Dietary Fiber 3.3g (13%)

Sugars 29.5g

Protein 4.5g

Vitamin A 4%; Vitamin C 1%; Calcium 3%; Iron 10%

WW points: 6 [Better, but I still bet Things can be Done.]

- This is really cool! Thanks for doing such a thorough analysis on the nutritional value of my fiber bomb bars. I do use them as a meal substitute, or a really hearty breakfast if I'm planning to just have a green salad for lunch, so I feel a little less guilty about making larger servings of this recipe. BUT! I agree that something can be done to lower the point value on this thing. For instance, I believe that the stick of butter that I use as a a base can be eliminated or cut back to several tbsp. I think what you want to use in its place is mashed bananas. Try substituting a little less than 1/2 cup and see if that comes out better. Also, the bananas will add a little more sweetness naturally so you can cut back a bit on the honey. --Ubernerd 08:39, 15 May 2009 (EST)

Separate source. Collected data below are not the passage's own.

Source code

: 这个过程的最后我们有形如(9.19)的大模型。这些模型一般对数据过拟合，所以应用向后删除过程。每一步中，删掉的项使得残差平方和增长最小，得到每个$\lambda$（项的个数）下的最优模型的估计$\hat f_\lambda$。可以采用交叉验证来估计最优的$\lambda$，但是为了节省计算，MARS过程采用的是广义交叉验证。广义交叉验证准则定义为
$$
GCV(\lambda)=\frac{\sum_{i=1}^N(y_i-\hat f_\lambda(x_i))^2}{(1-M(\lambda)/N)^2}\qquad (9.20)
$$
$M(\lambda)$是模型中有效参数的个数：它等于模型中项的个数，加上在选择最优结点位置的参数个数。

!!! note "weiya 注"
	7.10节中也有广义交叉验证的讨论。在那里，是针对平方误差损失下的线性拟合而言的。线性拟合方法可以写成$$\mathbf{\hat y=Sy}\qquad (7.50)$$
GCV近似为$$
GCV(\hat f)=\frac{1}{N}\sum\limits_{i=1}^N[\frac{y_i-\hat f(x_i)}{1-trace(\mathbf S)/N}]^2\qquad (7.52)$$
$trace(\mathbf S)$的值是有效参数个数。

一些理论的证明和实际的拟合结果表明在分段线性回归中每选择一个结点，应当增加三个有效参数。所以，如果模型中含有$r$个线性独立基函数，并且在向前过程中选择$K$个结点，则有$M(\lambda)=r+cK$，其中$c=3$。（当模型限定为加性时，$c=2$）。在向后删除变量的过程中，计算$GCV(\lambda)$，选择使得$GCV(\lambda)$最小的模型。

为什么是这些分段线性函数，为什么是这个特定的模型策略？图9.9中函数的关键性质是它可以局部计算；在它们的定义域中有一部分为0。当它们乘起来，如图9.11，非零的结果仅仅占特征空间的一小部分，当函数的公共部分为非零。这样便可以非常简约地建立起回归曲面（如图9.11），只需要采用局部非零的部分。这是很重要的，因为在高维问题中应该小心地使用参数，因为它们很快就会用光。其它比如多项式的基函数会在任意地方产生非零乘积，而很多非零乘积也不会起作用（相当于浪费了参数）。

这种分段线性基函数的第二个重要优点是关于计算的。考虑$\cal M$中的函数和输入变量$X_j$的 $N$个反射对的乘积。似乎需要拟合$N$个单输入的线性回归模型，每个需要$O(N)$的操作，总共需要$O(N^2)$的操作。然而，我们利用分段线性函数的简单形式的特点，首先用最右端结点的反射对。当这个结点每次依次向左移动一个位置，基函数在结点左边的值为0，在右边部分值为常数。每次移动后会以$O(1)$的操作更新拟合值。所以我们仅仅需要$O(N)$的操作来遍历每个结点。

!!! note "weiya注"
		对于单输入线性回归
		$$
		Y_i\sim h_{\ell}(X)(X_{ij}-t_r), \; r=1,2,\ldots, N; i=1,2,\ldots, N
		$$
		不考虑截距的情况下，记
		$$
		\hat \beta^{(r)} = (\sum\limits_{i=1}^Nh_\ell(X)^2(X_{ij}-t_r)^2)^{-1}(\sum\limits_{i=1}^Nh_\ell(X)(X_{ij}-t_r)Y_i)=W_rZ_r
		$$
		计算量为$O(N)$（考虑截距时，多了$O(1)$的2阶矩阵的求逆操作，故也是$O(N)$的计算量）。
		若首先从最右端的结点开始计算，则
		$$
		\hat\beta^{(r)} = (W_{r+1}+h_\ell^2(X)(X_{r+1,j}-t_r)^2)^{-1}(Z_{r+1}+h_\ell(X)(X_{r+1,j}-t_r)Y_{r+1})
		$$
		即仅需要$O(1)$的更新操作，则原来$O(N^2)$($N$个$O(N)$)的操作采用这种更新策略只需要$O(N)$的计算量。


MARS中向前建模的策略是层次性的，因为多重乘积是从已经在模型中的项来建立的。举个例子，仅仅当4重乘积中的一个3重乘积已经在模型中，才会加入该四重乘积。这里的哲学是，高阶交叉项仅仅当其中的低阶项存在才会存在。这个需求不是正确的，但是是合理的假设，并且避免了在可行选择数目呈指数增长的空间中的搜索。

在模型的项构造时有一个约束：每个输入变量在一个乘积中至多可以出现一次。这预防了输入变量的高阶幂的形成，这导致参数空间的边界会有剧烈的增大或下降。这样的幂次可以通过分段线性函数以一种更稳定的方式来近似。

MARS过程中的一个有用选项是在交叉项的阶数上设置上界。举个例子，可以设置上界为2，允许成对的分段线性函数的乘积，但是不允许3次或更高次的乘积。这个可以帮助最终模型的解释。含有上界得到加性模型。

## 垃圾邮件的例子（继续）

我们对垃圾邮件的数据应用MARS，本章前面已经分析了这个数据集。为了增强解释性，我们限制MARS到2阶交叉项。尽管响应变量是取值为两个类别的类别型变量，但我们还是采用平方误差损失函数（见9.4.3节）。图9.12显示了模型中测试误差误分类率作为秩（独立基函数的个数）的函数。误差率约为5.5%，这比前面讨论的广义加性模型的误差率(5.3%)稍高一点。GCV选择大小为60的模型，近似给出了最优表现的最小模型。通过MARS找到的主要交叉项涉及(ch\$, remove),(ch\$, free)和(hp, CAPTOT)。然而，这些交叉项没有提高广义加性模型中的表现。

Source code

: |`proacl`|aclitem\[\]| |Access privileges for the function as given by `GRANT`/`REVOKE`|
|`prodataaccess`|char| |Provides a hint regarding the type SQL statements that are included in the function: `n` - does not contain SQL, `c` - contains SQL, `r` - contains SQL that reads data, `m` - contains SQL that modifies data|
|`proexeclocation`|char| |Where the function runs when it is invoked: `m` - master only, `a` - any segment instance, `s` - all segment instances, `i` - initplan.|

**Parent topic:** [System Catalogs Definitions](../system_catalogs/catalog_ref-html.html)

Eee you luff me you really luff me. <3 --Caryatid 16:14, 14 September 2009 (EST)

Actually, your dietary analysis totally inspired me to go out and learn how to make healthy substitutions in baking, which is awesome, because there are lots of foods that actually taste better with less butter (shocking, I know!). It's mostly fruit-based things, like carrot cake or pandan-banana bread. And these oatmeal bars are much tastier and more moist made with baby food bananas instead of butter - I actually eat smaller servings. It's pretty cool. Yay PinkCat! --Ubernerd 18:16, 14 September 2009 (EST)

Oh also, in case you were interested, the information for the no-butter version (according to some calculator I found online) is:

Calories: 221.6

Total fat: 1.6g

Cholesterol: 0.0mg

Sodium: 82.8mg

Potassium: 358.1mg

Total Carbohydrate: 64.0g

Fiber: 5.7g

Sugars: 14.3g

Protein: 4.3g

That's if you call 1/16 of this recipe one serving.